HOW TO COMPLETE THIS TASK. All of the entries are to be repeated exactly, with no pictures included.

++++ AVAILABLE DATA

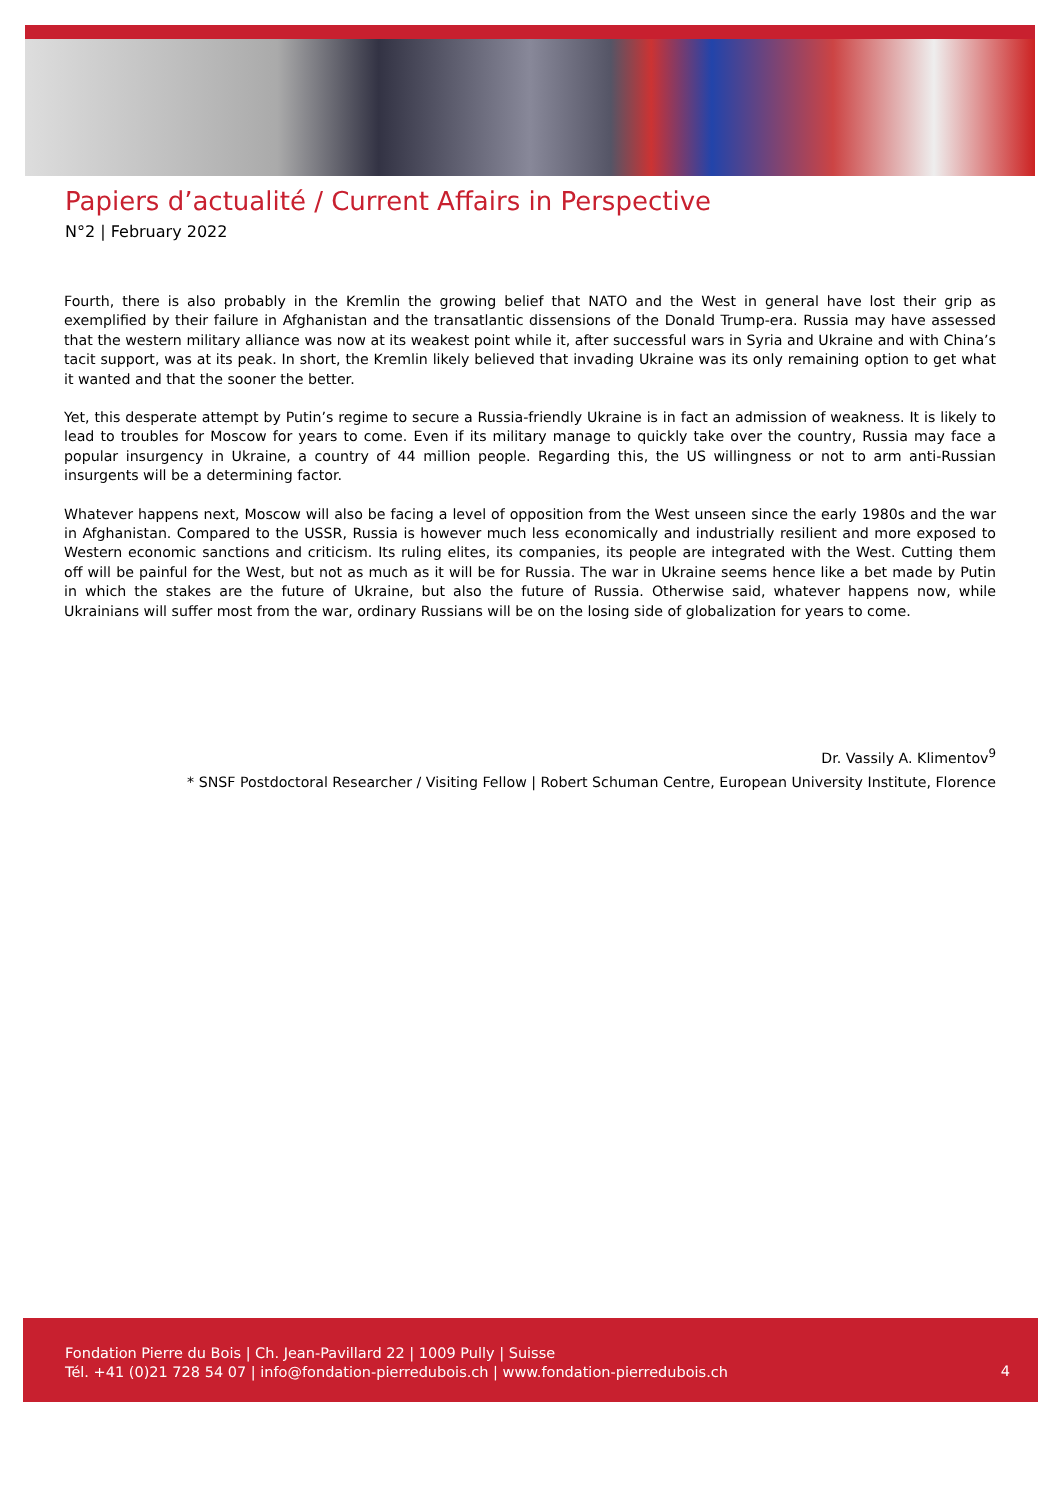Papiers d’actualité / Current Affairs in Perspective
N°2 | February 2022
Fourth, there is also probably in the Kremlin the growing belief that NATO and the West in general have lost their grip as exemplified by their failure in Afghanistan and the transatlantic dissensions of the Donald Trump-era. Russia may have assessed that the western military alliance was now at its weakest point while it, after successful wars in Syria and Ukraine and with China’s tacit support, was at its peak. In short, the Kremlin likely believed that invading Ukraine was its only remaining option to get what it wanted and that the sooner the better.
Yet, this desperate attempt by Putin’s regime to secure a Russia-friendly Ukraine is in fact an admission of weakness. It is likely to lead to troubles for Moscow for years to come. Even if its military manage to quickly take over the country, Russia may face a popular insurgency in Ukraine, a country of 44 million people. Regarding this, the US willingness or not to arm anti-Russian insurgents will be a determining factor.
Whatever happens next, Moscow will also be facing a level of opposition from the West unseen since the early 1980s and the war in Afghanistan. Compared to the USSR, Russia is however much less economically and industrially resilient and more exposed to Western economic sanctions and criticism. Its ruling elites, its companies, its people are integrated with the West. Cutting them off will be painful for the West, but not as much as it will be for Russia. The war in Ukraine seems hence like a bet made by Putin in which the stakes are the future of Ukraine, but also the future of Russia. Otherwise said, whatever happens now, while Ukrainians will suffer most from the war, ordinary Russians will be on the losing side of globalization for years to come.
Dr. Vassily A. Klimentov<sup>9</sup>
* SNSF Postdoctoral Researcher / Visiting Fellow | Robert Schuman Centre, European University Institute, Florence
Fondation Pierre du Bois | Ch. Jean-Pavillard 22 | 1009 Pully | Suisse
Tél. +41 (0)21 728 54 07 | info@fondation-pierredubois.ch | www.fondation-pierredubois.ch
4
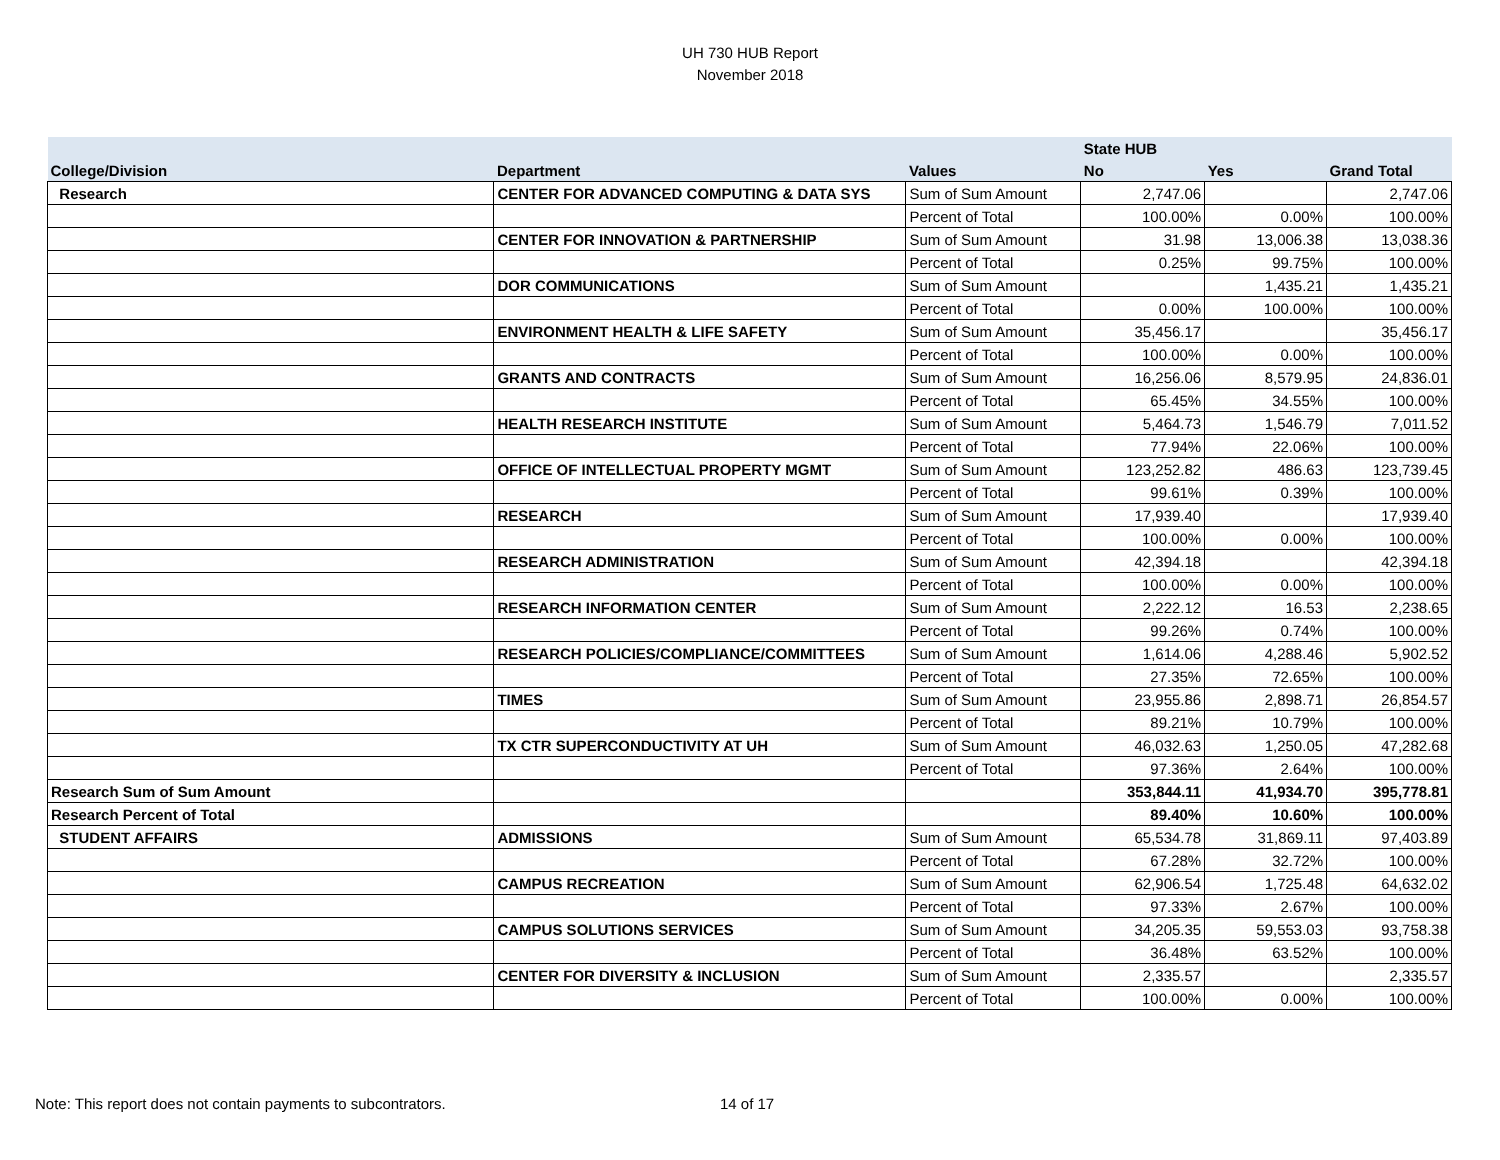UH 730 HUB Report
November 2018
| | | | State HUB | | |
| --- | --- | --- | --- | --- | --- |
| College/Division | Department | Values | No | Yes | Grand Total |
| Research | CENTER FOR ADVANCED COMPUTING & DATA SYS | Sum of Sum Amount | 2,747.06 | | 2,747.06 |
| | | Percent of Total | 100.00% | 0.00% | 100.00% |
| | CENTER FOR INNOVATION & PARTNERSHIP | Sum of Sum Amount | 31.98 | 13,006.38 | 13,038.36 |
| | | Percent of Total | 0.25% | 99.75% | 100.00% |
| | DOR COMMUNICATIONS | Sum of Sum Amount | | 1,435.21 | 1,435.21 |
| | | Percent of Total | 0.00% | 100.00% | 100.00% |
| | ENVIRONMENT HEALTH & LIFE SAFETY | Sum of Sum Amount | 35,456.17 | | 35,456.17 |
| | | Percent of Total | 100.00% | 0.00% | 100.00% |
| | GRANTS AND CONTRACTS | Sum of Sum Amount | 16,256.06 | 8,579.95 | 24,836.01 |
| | | Percent of Total | 65.45% | 34.55% | 100.00% |
| | HEALTH RESEARCH INSTITUTE | Sum of Sum Amount | 5,464.73 | 1,546.79 | 7,011.52 |
| | | Percent of Total | 77.94% | 22.06% | 100.00% |
| | OFFICE OF INTELLECTUAL PROPERTY MGMT | Sum of Sum Amount | 123,252.82 | 486.63 | 123,739.45 |
| | | Percent of Total | 99.61% | 0.39% | 100.00% |
| | RESEARCH | Sum of Sum Amount | 17,939.40 | | 17,939.40 |
| | | Percent of Total | 100.00% | 0.00% | 100.00% |
| | RESEARCH ADMINISTRATION | Sum of Sum Amount | 42,394.18 | | 42,394.18 |
| | | Percent of Total | 100.00% | 0.00% | 100.00% |
| | RESEARCH INFORMATION CENTER | Sum of Sum Amount | 2,222.12 | 16.53 | 2,238.65 |
| | | Percent of Total | 99.26% | 0.74% | 100.00% |
| | RESEARCH POLICIES/COMPLIANCE/COMMITTEES | Sum of Sum Amount | 1,614.06 | 4,288.46 | 5,902.52 |
| | | Percent of Total | 27.35% | 72.65% | 100.00% |
| | TIMES | Sum of Sum Amount | 23,955.86 | 2,898.71 | 26,854.57 |
| | | Percent of Total | 89.21% | 10.79% | 100.00% |
| | TX CTR SUPERCONDUCTIVITY AT UH | Sum of Sum Amount | 46,032.63 | 1,250.05 | 47,282.68 |
| | | Percent of Total | 97.36% | 2.64% | 100.00% |
| Research Sum of Sum Amount | | | 353,844.11 | 41,934.70 | 395,778.81 |
| Research Percent of Total | | | 89.40% | 10.60% | 100.00% |
| STUDENT AFFAIRS | ADMISSIONS | Sum of Sum Amount | 65,534.78 | 31,869.11 | 97,403.89 |
| | | Percent of Total | 67.28% | 32.72% | 100.00% |
| | CAMPUS RECREATION | Sum of Sum Amount | 62,906.54 | 1,725.48 | 64,632.02 |
| | | Percent of Total | 97.33% | 2.67% | 100.00% |
| | CAMPUS SOLUTIONS SERVICES | Sum of Sum Amount | 34,205.35 | 59,553.03 | 93,758.38 |
| | | Percent of Total | 36.48% | 63.52% | 100.00% |
| | CENTER FOR DIVERSITY & INCLUSION | Sum of Sum Amount | 2,335.57 | | 2,335.57 |
| | | Percent of Total | 100.00% | 0.00% | 100.00% |
Note: This report does not contain payments to subcontrators.
14 of 17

++++++++

ANSWER BELOW.
Papiers d’actualité / Current Affairs in Perspective
N°2 | February 2022
Fourth, there is also probably in the Kremlin the growing belief that NATO and the West in general have lost their grip as exemplified by their failure in Afghanistan and the transatlantic dissensions of the Donald Trump-era. Russia may have assessed that the western military alliance was now at its weakest point while it, after successful wars in Syria and Ukraine and with China’s tacit support, was at its peak. In short, the Kremlin likely believed that invading Ukraine was its only remaining option to get what it wanted and that the sooner the better.
Yet, this desperate attempt by Putin’s regime to secure a Russia-friendly Ukraine is in fact an admission of weakness. It is likely to lead to troubles for Moscow for years to come. Even if its military manage to quickly take over the country, Russia may face a popular insurgency in Ukraine, a country of 44 million people. Regarding this, the US willingness or not to arm anti-Russian insurgents will be a determining factor.
Whatever happens next, Moscow will also be facing a level of opposition from the West unseen since the early 1980s and the war in Afghanistan. Compared to the USSR, Russia is however much less economically and industrially resilient and more exposed to Western economic sanctions and criticism. Its ruling elites, its companies, its people are integrated with the West. Cutting them off will be painful for the West, but not as much as it will be for Russia. The war in Ukraine seems hence like a bet made by Putin in which the stakes are the future of Ukraine, but also the future of Russia. Otherwise said, whatever happens now, while Ukrainians will suffer most from the war, ordinary Russians will be on the losing side of globalization for years to come.
Dr. Vassily A. Klimentov<sup>9</sup>
* SNSF Postdoctoral Researcher / Visiting Fellow | Robert Schuman Centre, European University Institute, Florence
Fondation Pierre du Bois | Ch. Jean-Pavillard 22 | 1009 Pully | Suisse
Tél. +41 (0)21 728 54 07 | info@fondation-pierredubois.ch | www.fondation-pierredubois.ch
4
UH 730 HUB Report
November 2018
| | | | State HUB | | |
| --- | --- | --- | --- | --- | --- |
| College/Division | Department | Values | No | Yes | Grand Total |
| Research | CENTER FOR ADVANCED COMPUTING & DATA SYS | Sum of Sum Amount | 2,747.06 | | 2,747.06 |
| | | Percent of Total | 100.00% | 0.00% | 100.00% |
| | CENTER FOR INNOVATION & PARTNERSHIP | Sum of Sum Amount | 31.98 | 13,006.38 | 13,038.36 |
| | | Percent of Total | 0.25% | 99.75% | 100.00% |
| | DOR COMMUNICATIONS | Sum of Sum Amount | | 1,435.21 | 1,435.21 |
| | | Percent of Total | 0.00% | 100.00% | 100.00% |
| | ENVIRONMENT HEALTH & LIFE SAFETY | Sum of Sum Amount | 35,456.17 | | 35,456.17 |
| | | Percent of Total | 100.00% | 0.00% | 100.00% |
| | GRANTS AND CONTRACTS | Sum of Sum Amount | 16,256.06 | 8,579.95 | 24,836.01 |
| | | Percent of Total | 65.45% | 34.55% | 100.00% |
| | HEALTH RESEARCH INSTITUTE | Sum of Sum Amount | 5,464.73 | 1,546.79 | 7,011.52 |
| | | Percent of Total | 77.94% | 22.06% | 100.00% |
| | OFFICE OF INTELLECTUAL PROPERTY MGMT | Sum of Sum Amount | 123,252.82 | 486.63 | 123,739.45 |
| | | Percent of Total | 99.61% | 0.39% | 100.00% |
| | RESEARCH | Sum of Sum Amount | 17,939.40 | | 17,939.40 |
| | | Percent of Total | 100.00% | 0.00% | 100.00% |
| | RESEARCH ADMINISTRATION | Sum of Sum Amount | 42,394.18 | | 42,394.18 |
| | | Percent of Total | 100.00% | 0.00% | 100.00% |
| | RESEARCH INFORMATION CENTER | Sum of Sum Amount | 2,222.12 | 16.53 | 2,238.65 |
| | | Percent of Total | 99.26% | 0.74% | 100.00% |
| | RESEARCH POLICIES/COMPLIANCE/COMMITTEES | Sum of Sum Amount | 1,614.06 | 4,288.46 | 5,902.52 |
| | | Percent of Total | 27.35% | 72.65% | 100.00% |
| | TIMES | Sum of Sum Amount | 23,955.86 | 2,898.71 | 26,854.57 |
| | | Percent of Total | 89.21% | 10.79% | 100.00% |
| | TX CTR SUPERCONDUCTIVITY AT UH | Sum of Sum Amount | 46,032.63 | 1,250.05 | 47,282.68 |
| | | Percent of Total | 97.36% | 2.64% | 100.00% |
| Research Sum of Sum Amount | | | 353,844.11 | 41,934.70 | 395,778.81 |
| Research Percent of Total | | | 89.40% | 10.60% | 100.00% |
| STUDENT AFFAIRS | ADMISSIONS | Sum of Sum Amount | 65,534.78 | 31,869.11 | 97,403.89 |
| | | Percent of Total | 67.28% | 32.72% | 100.00% |
| | CAMPUS RECREATION | Sum of Sum Amount | 62,906.54 | 1,725.48 | 64,632.02 |
| | | Percent of Total | 97.33% | 2.67% | 100.00% |
| | CAMPUS SOLUTIONS SERVICES | Sum of Sum Amount | 34,205.35 | 59,553.03 | 93,758.38 |
| | | Percent of Total | 36.48% | 63.52% | 100.00% |
| | CENTER FOR DIVERSITY & INCLUSION | Sum of Sum Amount | 2,335.57 | | 2,335.57 |
| | | Percent of Total | 100.00% | 0.00% | 100.00% |
Note: This report does not contain payments to subcontrators.
14 of 17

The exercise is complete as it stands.